§ **WHAT THIS TASK INVOLVES**
Repeat every line of the following material exactly.

§ **RECORDS FOR PROCESSING**
:::::

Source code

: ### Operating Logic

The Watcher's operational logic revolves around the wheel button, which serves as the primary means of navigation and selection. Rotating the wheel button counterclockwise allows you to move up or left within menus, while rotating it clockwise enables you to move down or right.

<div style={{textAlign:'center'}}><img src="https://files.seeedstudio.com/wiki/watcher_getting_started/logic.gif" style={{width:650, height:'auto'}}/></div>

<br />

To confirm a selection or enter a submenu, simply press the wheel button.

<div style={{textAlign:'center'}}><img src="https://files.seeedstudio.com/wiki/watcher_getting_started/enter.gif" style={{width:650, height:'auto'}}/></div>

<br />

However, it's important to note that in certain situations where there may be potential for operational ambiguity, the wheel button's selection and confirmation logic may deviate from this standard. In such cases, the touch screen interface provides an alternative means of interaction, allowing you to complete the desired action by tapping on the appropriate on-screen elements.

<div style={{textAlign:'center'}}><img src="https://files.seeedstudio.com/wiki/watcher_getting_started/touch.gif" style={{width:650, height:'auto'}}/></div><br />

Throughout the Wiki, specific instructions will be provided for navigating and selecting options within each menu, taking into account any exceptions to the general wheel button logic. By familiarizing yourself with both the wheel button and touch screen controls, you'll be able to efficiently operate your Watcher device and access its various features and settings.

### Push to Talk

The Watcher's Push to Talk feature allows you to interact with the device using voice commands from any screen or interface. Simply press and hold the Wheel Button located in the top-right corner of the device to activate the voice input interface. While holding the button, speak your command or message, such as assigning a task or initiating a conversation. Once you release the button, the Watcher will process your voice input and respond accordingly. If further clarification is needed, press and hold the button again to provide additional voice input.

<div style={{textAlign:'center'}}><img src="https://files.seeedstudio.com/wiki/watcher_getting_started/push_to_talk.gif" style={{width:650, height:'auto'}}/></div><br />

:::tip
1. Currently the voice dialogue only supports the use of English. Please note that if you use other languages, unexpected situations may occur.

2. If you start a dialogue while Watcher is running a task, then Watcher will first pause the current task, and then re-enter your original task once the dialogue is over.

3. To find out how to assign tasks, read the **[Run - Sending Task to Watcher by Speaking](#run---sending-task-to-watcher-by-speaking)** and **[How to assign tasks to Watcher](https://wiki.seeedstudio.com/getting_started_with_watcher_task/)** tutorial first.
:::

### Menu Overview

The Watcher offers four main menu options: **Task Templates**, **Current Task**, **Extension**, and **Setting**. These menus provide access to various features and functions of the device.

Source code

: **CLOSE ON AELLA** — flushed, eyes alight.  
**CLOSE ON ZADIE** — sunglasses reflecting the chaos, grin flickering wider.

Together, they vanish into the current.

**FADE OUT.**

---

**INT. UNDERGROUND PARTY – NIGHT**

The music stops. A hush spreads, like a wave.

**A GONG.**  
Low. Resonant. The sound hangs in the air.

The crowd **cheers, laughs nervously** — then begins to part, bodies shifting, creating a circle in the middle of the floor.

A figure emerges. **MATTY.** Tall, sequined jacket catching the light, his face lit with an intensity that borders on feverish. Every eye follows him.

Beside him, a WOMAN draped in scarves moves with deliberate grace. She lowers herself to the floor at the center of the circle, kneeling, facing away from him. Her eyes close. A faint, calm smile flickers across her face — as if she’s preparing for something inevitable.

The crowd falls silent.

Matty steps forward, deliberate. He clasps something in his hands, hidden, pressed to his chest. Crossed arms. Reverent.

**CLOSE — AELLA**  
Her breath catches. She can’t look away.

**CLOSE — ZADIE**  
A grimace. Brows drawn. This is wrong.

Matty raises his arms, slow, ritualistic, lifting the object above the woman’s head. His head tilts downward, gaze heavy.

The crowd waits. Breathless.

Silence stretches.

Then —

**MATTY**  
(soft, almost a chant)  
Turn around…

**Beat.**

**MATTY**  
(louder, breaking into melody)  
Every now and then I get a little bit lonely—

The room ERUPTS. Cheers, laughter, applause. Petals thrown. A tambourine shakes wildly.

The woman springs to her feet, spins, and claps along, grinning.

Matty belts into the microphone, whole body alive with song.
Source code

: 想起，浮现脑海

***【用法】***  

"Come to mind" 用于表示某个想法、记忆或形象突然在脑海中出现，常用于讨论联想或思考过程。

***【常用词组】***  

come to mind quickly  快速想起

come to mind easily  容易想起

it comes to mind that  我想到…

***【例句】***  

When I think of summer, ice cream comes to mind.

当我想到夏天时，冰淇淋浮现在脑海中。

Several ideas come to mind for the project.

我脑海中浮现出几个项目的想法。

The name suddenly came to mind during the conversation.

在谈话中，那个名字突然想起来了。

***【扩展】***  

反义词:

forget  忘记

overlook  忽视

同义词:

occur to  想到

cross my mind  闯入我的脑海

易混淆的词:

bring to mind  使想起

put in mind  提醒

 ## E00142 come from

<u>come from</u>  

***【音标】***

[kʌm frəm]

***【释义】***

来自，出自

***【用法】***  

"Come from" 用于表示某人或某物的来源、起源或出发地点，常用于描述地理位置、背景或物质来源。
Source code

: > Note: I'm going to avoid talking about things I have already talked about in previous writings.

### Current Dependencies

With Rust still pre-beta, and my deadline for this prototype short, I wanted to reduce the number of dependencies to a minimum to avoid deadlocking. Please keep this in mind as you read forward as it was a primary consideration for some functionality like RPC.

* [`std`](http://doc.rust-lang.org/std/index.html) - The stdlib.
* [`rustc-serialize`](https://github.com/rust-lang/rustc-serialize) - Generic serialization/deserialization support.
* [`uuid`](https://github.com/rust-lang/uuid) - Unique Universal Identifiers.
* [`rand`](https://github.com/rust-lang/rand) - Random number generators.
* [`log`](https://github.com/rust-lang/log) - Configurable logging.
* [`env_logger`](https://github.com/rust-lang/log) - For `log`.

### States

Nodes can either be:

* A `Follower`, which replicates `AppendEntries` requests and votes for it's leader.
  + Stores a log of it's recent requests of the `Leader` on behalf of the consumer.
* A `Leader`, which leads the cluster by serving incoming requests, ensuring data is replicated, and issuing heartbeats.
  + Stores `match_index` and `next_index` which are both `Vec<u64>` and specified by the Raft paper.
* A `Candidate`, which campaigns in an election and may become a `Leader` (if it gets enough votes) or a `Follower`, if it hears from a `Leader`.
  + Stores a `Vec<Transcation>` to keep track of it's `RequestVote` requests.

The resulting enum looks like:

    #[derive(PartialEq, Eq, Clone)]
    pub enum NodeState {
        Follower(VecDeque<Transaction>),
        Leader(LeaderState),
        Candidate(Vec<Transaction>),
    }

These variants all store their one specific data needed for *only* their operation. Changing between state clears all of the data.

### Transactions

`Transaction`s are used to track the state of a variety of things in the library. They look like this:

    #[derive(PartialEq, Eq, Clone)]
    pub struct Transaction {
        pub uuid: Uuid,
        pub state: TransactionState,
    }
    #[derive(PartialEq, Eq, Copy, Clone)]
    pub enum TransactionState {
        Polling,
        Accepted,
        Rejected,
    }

:::::

§ **OUTPUT OF THE EXERCISE**
Source code

: ### Operating Logic

The Watcher's operational logic revolves around the wheel button, which serves as the primary means of navigation and selection. Rotating the wheel button counterclockwise allows you to move up or left within menus, while rotating it clockwise enables you to move down or right.

<div style={{textAlign:'center'}}><img src="https://files.seeedstudio.com/wiki/watcher_getting_started/logic.gif" style={{width:650, height:'auto'}}/></div>

<br />

To confirm a selection or enter a submenu, simply press the wheel button.

<div style={{textAlign:'center'}}><img src="https://files.seeedstudio.com/wiki/watcher_getting_started/enter.gif" style={{width:650, height:'auto'}}/></div>

<br />

However, it's important to note that in certain situations where there may be potential for operational ambiguity, the wheel button's selection and confirmation logic may deviate from this standard. In such cases, the touch screen interface provides an alternative means of interaction, allowing you to complete the desired action by tapping on the appropriate on-screen elements.

<div style={{textAlign:'center'}}><img src="https://files.seeedstudio.com/wiki/watcher_getting_started/touch.gif" style={{width:650, height:'auto'}}/></div><br />

Throughout the Wiki, specific instructions will be provided for navigating and selecting options within each menu, taking into account any exceptions to the general wheel button logic. By familiarizing yourself with both the wheel button and touch screen controls, you'll be able to efficiently operate your Watcher device and access its various features and settings.

### Push to Talk

The Watcher's Push to Talk feature allows you to interact with the device using voice commands from any screen or interface. Simply press and hold the Wheel Button located in the top-right corner of the device to activate the voice input interface. While holding the button, speak your command or message, such as assigning a task or initiating a conversation. Once you release the button, the Watcher will process your voice input and respond accordingly. If further clarification is needed, press and hold the button again to provide additional voice input.

<div style={{textAlign:'center'}}><img src="https://files.seeedstudio.com/wiki/watcher_getting_started/push_to_talk.gif" style={{width:650, height:'auto'}}/></div><br />

:::tip
1. Currently the voice dialogue only supports the use of English. Please note that if you use other languages, unexpected situations may occur.

2. If you start a dialogue while Watcher is running a task, then Watcher will first pause the current task, and then re-enter your original task once the dialogue is over.

3. To find out how to assign tasks, read the **[Run - Sending Task to Watcher by Speaking](#run---sending-task-to-watcher-by-speaking)** and **[How to assign tasks to Watcher](https://wiki.seeedstudio.com/getting_started_with_watcher_task/)** tutorial first.
:::

### Menu Overview

The Watcher offers four main menu options: **Task Templates**, **Current Task**, **Extension**, and **Setting**. These menus provide access to various features and functions of the device.

Source code

: **CLOSE ON AELLA** — flushed, eyes alight.  
**CLOSE ON ZADIE** — sunglasses reflecting the chaos, grin flickering wider.

Together, they vanish into the current.

**FADE OUT.**

---

**INT. UNDERGROUND PARTY – NIGHT**

The music stops. A hush spreads, like a wave.

**A GONG.**  
Low. Resonant. The sound hangs in the air.

The crowd **cheers, laughs nervously** — then begins to part, bodies shifting, creating a circle in the middle of the floor.

A figure emerges. **MATTY.** Tall, sequined jacket catching the light, his face lit with an intensity that borders on feverish. Every eye follows him.

Beside him, a WOMAN draped in scarves moves with deliberate grace. She lowers herself to the floor at the center of the circle, kneeling, facing away from him. Her eyes close. A faint, calm smile flickers across her face — as if she’s preparing for something inevitable.

The crowd falls silent.

Matty steps forward, deliberate. He clasps something in his hands, hidden, pressed to his chest. Crossed arms. Reverent.

**CLOSE — AELLA**  
Her breath catches. She can’t look away.

**CLOSE — ZADIE**  
A grimace. Brows drawn. This is wrong.

Matty raises his arms, slow, ritualistic, lifting the object above the woman’s head. His head tilts downward, gaze heavy.

The crowd waits. Breathless.

Silence stretches.

Then —

**MATTY**  
(soft, almost a chant)  
Turn around…

**Beat.**

**MATTY**  
(louder, breaking into melody)  
Every now and then I get a little bit lonely—

The room ERUPTS. Cheers, laughter, applause. Petals thrown. A tambourine shakes wildly.

The woman springs to her feet, spins, and claps along, grinning.

Matty belts into the microphone, whole body alive with song.
Source code

: 想起，浮现脑海

***【用法】***  

"Come to mind" 用于表示某个想法、记忆或形象突然在脑海中出现，常用于讨论联想或思考过程。

***【常用词组】***  

come to mind quickly  快速想起

come to mind easily  容易想起

it comes to mind that  我想到…

***【例句】***  

When I think of summer, ice cream comes to mind.

当我想到夏天时，冰淇淋浮现在脑海中。

Several ideas come to mind for the project.

我脑海中浮现出几个项目的想法。

The name suddenly came to mind during the conversation.

在谈话中，那个名字突然想起来了。

***【扩展】***  

反义词:

forget  忘记

overlook  忽视

同义词:

occur to  想到

cross my mind  闯入我的脑海

易混淆的词:

bring to mind  使想起

put in mind  提醒

 ## E00142 come from

<u>come from</u>  

***【音标】***

[kʌm frəm]

***【释义】***

来自，出自

***【用法】***  

"Come from" 用于表示某人或某物的来源、起源或出发地点，常用于描述地理位置、背景或物质来源。
Source code

: > Note: I'm going to avoid talking about things I have already talked about in previous writings.

### Current Dependencies

With Rust still pre-beta, and my deadline for this prototype short, I wanted to reduce the number of dependencies to a minimum to avoid deadlocking. Please keep this in mind as you read forward as it was a primary consideration for some functionality like RPC.

* [`std`](http://doc.rust-lang.org/std/index.html) - The stdlib.
* [`rustc-serialize`](https://github.com/rust-lang/rustc-serialize) - Generic serialization/deserialization support.
* [`uuid`](https://github.com/rust-lang/uuid) - Unique Universal Identifiers.
* [`rand`](https://github.com/rust-lang/rand) - Random number generators.
* [`log`](https://github.com/rust-lang/log) - Configurable logging.
* [`env_logger`](https://github.com/rust-lang/log) - For `log`.

### States

Nodes can either be:

* A `Follower`, which replicates `AppendEntries` requests and votes for it's leader.
  + Stores a log of it's recent requests of the `Leader` on behalf of the consumer.
* A `Leader`, which leads the cluster by serving incoming requests, ensuring data is replicated, and issuing heartbeats.
  + Stores `match_index` and `next_index` which are both `Vec<u64>` and specified by the Raft paper.
* A `Candidate`, which campaigns in an election and may become a `Leader` (if it gets enough votes) or a `Follower`, if it hears from a `Leader`.
  + Stores a `Vec<Transcation>` to keep track of it's `RequestVote` requests.

The resulting enum looks like:

    #[derive(PartialEq, Eq, Clone)]
    pub enum NodeState {
        Follower(VecDeque<Transaction>),
        Leader(LeaderState),
        Candidate(Vec<Transaction>),
    }

These variants all store their one specific data needed for *only* their operation. Changing between state clears all of the data.

### Transactions

`Transaction`s are used to track the state of a variety of things in the library. They look like this:

    #[derive(PartialEq, Eq, Clone)]
    pub struct Transaction {
        pub uuid: Uuid,
        pub state: TransactionState,
    }
    #[derive(PartialEq, Eq, Copy, Clone)]
    pub enum TransactionState {
        Polling,
        Accepted,
        Rejected,
    }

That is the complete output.